The future of Tacoma might exist in a building dubbed “The Wedge.”
The building, 2304 Jefferson Ave. near the University of Washington Tacoma, houses the Readiness Acceleration and Innovation Network (RAIN.)
The biotech nonprofit hub, which celebrated its grand opening Wednesday, exists to provide start-up companies “with significant support for ideation, research and development, prototyping, business development, and launch,” according to RAIN’s online biography.
Companies using the building might do such work as wearable tech research, environmental and food monitoring research, pathogen research or build on work that could lead to medical diagnostics.

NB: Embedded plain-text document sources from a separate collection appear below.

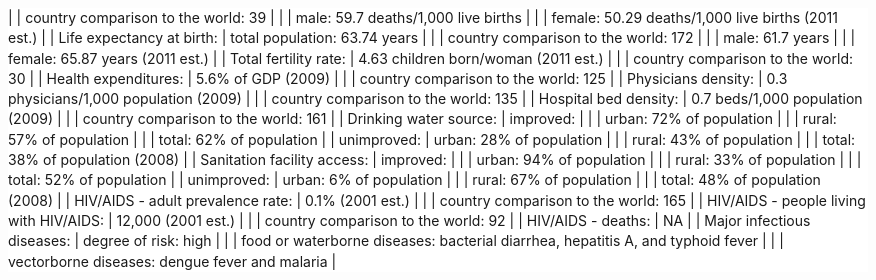 | | country comparison to the world: 39 |
| | male: 59.7 deaths/1,000 live births |
| | female: 50.29 deaths/1,000 live births (2011 est.) |
| Life expectancy at birth: | total population: 63.74 years |
| | country comparison to the world: 172 |
| | male: 61.7 years |
| | female: 65.87 years (2011 est.) |
| Total fertility rate: | 4.63 children born/woman (2011 est.) |
| | country comparison to the world: 30 |
| Health expenditures: | 5.6% of GDP (2009) |
| | country comparison to the world: 125 |
| Physicians density: | 0.3 physicians/1,000 population (2009) |
| | country comparison to the world: 135 |
| Hospital bed density: | 0.7 beds/1,000 population (2009) |
| | country comparison to the world: 161 |
| Drinking water source: | improved: |
| | urban: 72% of population |
| | rural: 57% of population |
| | total: 62% of population |
| unimproved: | urban: 28% of population |
| | rural: 43% of population |
| | total: 38% of population (2008) |
| Sanitation facility access: | improved: |
| | urban: 94% of population |
| | rural: 33% of population |
| | total: 52% of population |
| unimproved: | urban: 6% of population |
| | rural: 67% of population |
| | total: 48% of population (2008) |
| HIV/AIDS - adult prevalence rate: | 0.1% (2001 est.) |
| | country comparison to the world: 165 |
| HIV/AIDS - people living with HIV/AIDS: | 12,000 (2001 est.) |
| | country comparison to the world: 92 |
| HIV/AIDS - deaths: | NA |
| Major infectious diseases: | degree of risk: high |
| | food or waterborne diseases: bacterial diarrhea, hepatitis A, and typhoid fever |
| | vectorborne diseases: dengue fever and malaria |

The plan is to draw from business partnerships, local biotech companies, investors, universities, Joint Base Lewis-McChord and the medical community.
RAIN was founded as a collaboration involving UWT, MultiCare Health System and Madigan Army Medical Center.
It’s the culmination of efforts by its CEO, David Hirschberg, and a small army of volunteers and impassioned staff members, who believe it’s Tacoma’s time to stand outside of Seattle’s shadow.
“Rather than being a bedroom community of Seattle, we can be an urban center,” Hirschberg said in a recent interview with The News Tribune.
“A scientist could work here instead of going to Seattle,” he said. “We would take over production, shift some part of the basic work and bring it here, such as growing a protein and purifying it. We can do that here.”
He works for UWT as affiliate professor and lecturer and principal investigator with the Center for Urban Waters. He also performs contract work for the U.S. Army.
“I grew up here,” said Hirschberg, who graduated from Charles Wright Academy. “I couldn’t wait to get out of here in 1980. The city has done a lot, and it’s going to be an amazing place whether I get involved or not.”
He sees RAIN as a starting point for blue-collar tech. Not only is there lab space available, but also commercial kitchen space and event space.
“Cooking is biotech, too,” Hirschberg noted. “Most of my best students worked in food service; if you can do that, biology is easy.”
There are opportunities for entrepreneurs, researchers, full-fledged companies, startups and students to access the space. RAIN is working on attracting partner companies that would pay membership fees.
“I think companies will come and rent space,” he offered as one business model, but he’s also interested in people starting their own companies “and making it here.”
He sees the hub as a way to think differently about Tacoma’s future.
“It helps us define our destiny,” he said. “Everyone wants a bottling plant or Amazon fulfillment center, but I’m looking for factories that generate tech jobs that pay $50,000, $70,000 or $100,000 that attracts the young people and diversity.
“We can do very fundamental things here, we can build the tools you need to do cancer (research) ... that’s kind of how the biotech revolution started in Seattle.
“You follow your students, watch them start a company, then you have a place for your next tier of students.”
And if a smaller venture decides to make a go of it in Tacoma, after starting at the hub?
“One of those will hit big here,” Hirschberg predicted.
He encourages those in the hub to keep in mind his own simple business model, which he believes is a viable angle for new industry in Tacoma.
“Solve a problem, get it good enough to modify and scale it.”
“I can train anybody,” he said. “(The) ultimate goal is a strong workforce of trained people.”
And, make no mistake, he wants those trained people to stay here.
“My No. 1 export is students,” he said. “ ... the hard thing is to keep them here. We need companies to keep them here.”
He tells those concerned about our real estate and local economy, “If we create jobs and high-paying tech jobs, you guys will fill your apartments and your restaurants.”
“There’s so much opportunity (in Tacoma); I look at these empty buildings ... you just need talented people to drop into them.”
Richard Samuelson, co-president of Keiretsu Tacoma, an angel investors network, believes there’s no time like the present for RAIN to take off.
“One advantage Seattle has is buildings full of Grade A lab space,” he said. Without that in a city, “it’s one of the barriers attracting biotech companies. They absolutely need that.”
The University of Washington certainly played a role in that for Seattle. And, Samuelson sees parallels in Tacoma.
“The connection between UWT and the success of RAIN can’t be ignored,” he noted. “There’s no reason why an economy growing as dynamic as Western Washington can’t support two major universities as part of one system.”
As for the future of the hub and growing new jobs and industry in Tacoma, “In 10 years we may still look like a garage,” Hirschberg said, “but across the street from us I want shiny buildings I can send my students to.”